Giro giro tondo. Che più tondo non si può, visto che questa è l’edizione numero cento e che, partendo oggi dalla Sardegna (Alghero), passa dalla Sicilia per risalire la Penisola fino all’arrivo di Milano (28 maggio): da dove il Giro d’Italia il 13 maggio 1909 cominciò la sua storia con la prima edizione vinta da Luigi Ganna, muratore di Varese, dopo 397 chilometri e tre successi di tappa.

Erano altri tempi con frazioni lunghe circa 400 chilometri. Ai cronisti che gli chiedono come si senta dopo l’impresa, Ganna risponde con una frase che entra d’autorità nella storia: “Me brusa el cù”.Tornando al presente, questo centesimo Giro è un bel giro, almeno sulla carta. Di quelli che ti obbligano a ricordare che l’Italia è un Paese unico al mondo. Con montagne da copertina come il Mortirolo (dedicato a Michele Scarponi) il passo dello Stelvio, Oropa, Grappa e il Tonale. Spiagge come Cefalù, vulcani come l’Etna, perle rare come Alberobello.

L’Italia è lunga è stretta, quindi complicata da fare in bicicletta. Ma questa complicazione è anche il suo fascino: dalla montagna al mare ci arrivi in un attimo. Per questo i francesi un po’ ci invidiano: perché al Giro tutto può succedere. E tutto è a portata di mano. Il Giro si esalta nei cambiamenti repentini di scenario. Si va in apnea: fai una curva e si apre un altro mondo. Il tour invece è più largo, più profondo, con una campagna infinita che dilata la corsa fino alla esasperazione.

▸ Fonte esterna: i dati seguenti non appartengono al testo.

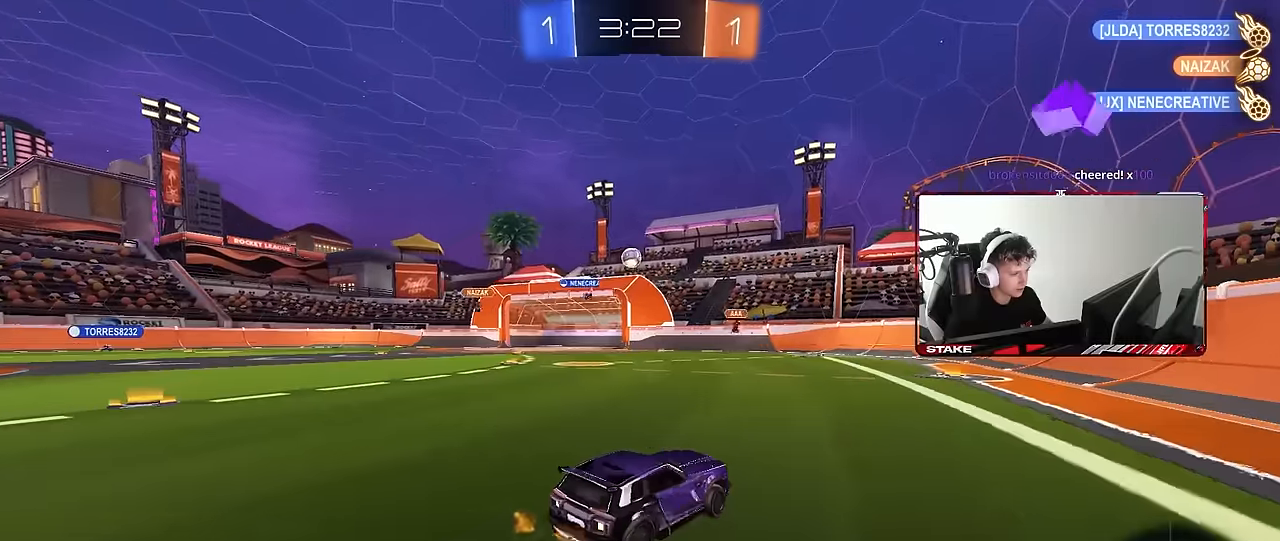
{"keys": ["d"], "mouse": ["left", "right"], "events": [[83, "s", "up"], [133, "a", "up"], [167, "mouse_left", "down"], [167, "mouse_right", "down"], [267, "a", "down"], [267, "s", "down"], [367, "s", "up"], [400, "a", "up"], [400, "mouse_right", "up"], [450, "mouse_right", "down"], [500, "d", "down"]]}
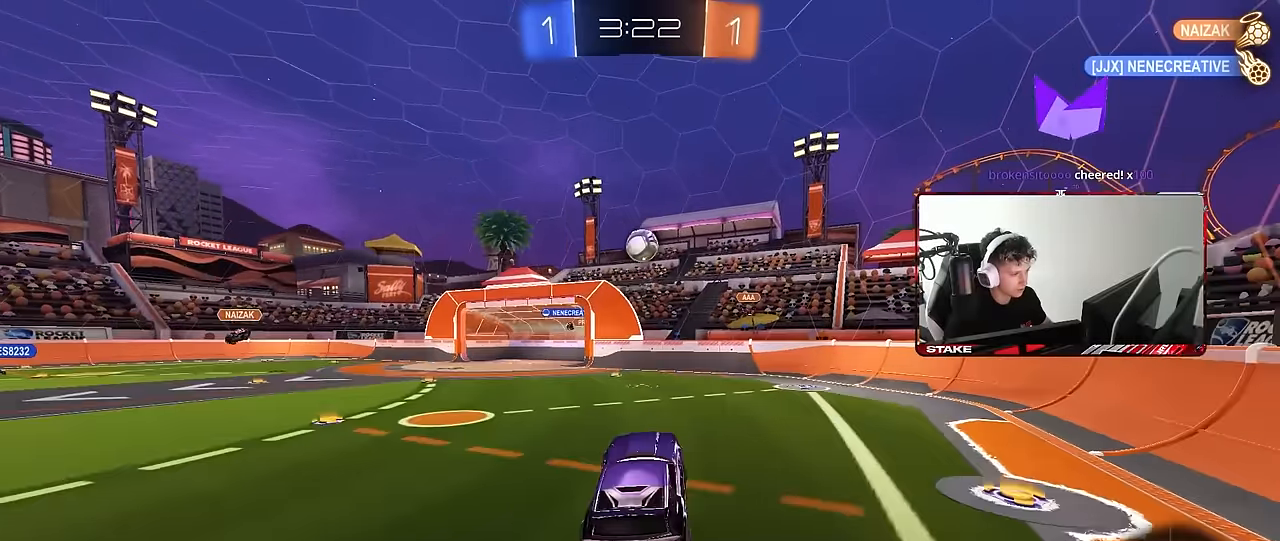
{"keys": ["d"], "mouse": ["left"], "events": [[50, "w", "down"], [100, "mouse_right", "up"], [183, "w", "up"], [283, "d", "up"], [333, "d", "down"]]}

Grande scenario, quindi, questo Giro. Ma gli interpreti? Un vecchio detto del ciclismo ricorda che la corsa la fanno i corridori. Un luogo comune che ha una sua verità. Nel senso che in una tappa puoi metterci anche il K2, ma se poi non c’è battaglia svanisce la magia.

Il primo è il super favorito, il colombiano Nairo Quintana, 27 anni anni, uno scalatore che sorride solo in corrispondenza di particolarissime congiunzioni astrali. L’altro pezzo da novanta è il nostro Vincenzo Nibali, siciliano di 32 anni, anche lui poco incline alla facile allegria.

Il 20 maggio il Giro nella sua 14esima tappa partirà da Castellania (Al) e arriverà a Oropa (Bi) tappa breve di 131 km.

Castellania è il paese natale di Fausto e Serse Coppi,  è il centro di quel territorio ormai da tutti riconosciuto come “ I Colli di Coppi “: un territorio appenninico tutto da scoprire attraverso itinerari – ciclistici e non – che vanno dai monti al mare. Le sue torri medievali, appena ristrutturate, dominano dall’alto la casa natale di Fausto e Serse Coppi da tempo trasformata in un visitatissimo museo a loro dedicato e il mausoleo dove riposano i due campioni. Il paese è abbellito da 25 gigantografie – tutte illuminate – che raccontano di Fausto e che accompagnano le migliaia di visitatori che annualmente salgono in questo borgo.